Caridade ou Solidariedade

Carlos Ademar
Carlos Ademar
Mestre em História Contemporânea, escritor e professor na Escola da Polícia Judiciária

Mestre em História Contemporânea, escritor e professor na Escola da Polícia JudiciáriaÉ imperativo, caros leitores. Quem adequa os princípios às circunstâncias do momento deixa de ser gente de bem porque, pura e simplesmente, não tem princípios.

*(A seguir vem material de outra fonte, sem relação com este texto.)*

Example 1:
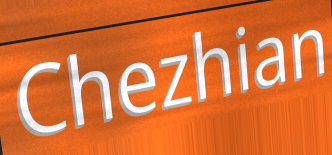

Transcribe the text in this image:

Chezhian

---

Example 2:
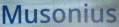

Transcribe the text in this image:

Musonius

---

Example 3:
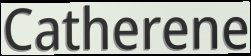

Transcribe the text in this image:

Catherene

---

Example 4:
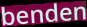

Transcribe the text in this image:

A ética republicana não se compadece com o conceito de caridade, mas com o da solidariedade. É esta a sua matriz. A caridade, uma prática ambígua nos seus propósitos, tão antiga como o homem, não pode ter lugar numa sociedade que pugna pela cidadania.

Perante a lei, todos os cidadãos são iguais em direitos e deveres e a caridade distorce este princípio basilar de uma sociedade democrática. Quem recebe a esmola, ou se quisermos o apoio proveniente da caridade, não pode deixar de olhar de baixo para cima, para a alma caridosa que dispensa algo que lhe sobra para ficar, no mínimo, de espírito mais tranquilo.

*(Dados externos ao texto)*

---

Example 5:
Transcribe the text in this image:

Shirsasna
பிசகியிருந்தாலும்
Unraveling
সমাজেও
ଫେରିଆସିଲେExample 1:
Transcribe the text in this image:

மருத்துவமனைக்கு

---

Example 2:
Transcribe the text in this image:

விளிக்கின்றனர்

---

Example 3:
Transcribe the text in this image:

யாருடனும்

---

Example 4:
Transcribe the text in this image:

A ética republicana aponta de forma clara para a cidadania. Um pobre não pode ser olhado de cima por alguém que teve a sorte de nascer no seio de uma família mais abastada.

À República incumbe tudo fazer para evitar que esse diferencial motivado pelo acaso na maior parte das situações, não tenha grandes repercussões no quotidiano desses cidadãos, para que a diferença entre os dois não aumente, bem pelo contrário, atinja tendencialmente o equilíbrio.

Compete ao Estado, através da política de impostos, minimizar esse diferencial, através de uma justa redistribuição da riqueza, em função das necessidades de cada um. A República tem que zelar por isso, se quer cumprir cabalmente o tal papel de transformação social que está gravado na sua matriz.

dinisVem isto a propósito de Dinis Esteves, de Paço d´Arcos, uma criança que vai a caminho dos seis anos, cuja família, a partir dos seus 17 meses de vida, deixou de ter o direito a viver em paz; vive os dias em permanente sobressalto, pode dizer-se à beira do precipício que o esgotamento físico e psicológico potencia.

Por essa altura a criança foi acometida por uma doença rara e gravíssima, que lhe condiciona irremediavelmente a vida, bem como a dos seus mais próximos.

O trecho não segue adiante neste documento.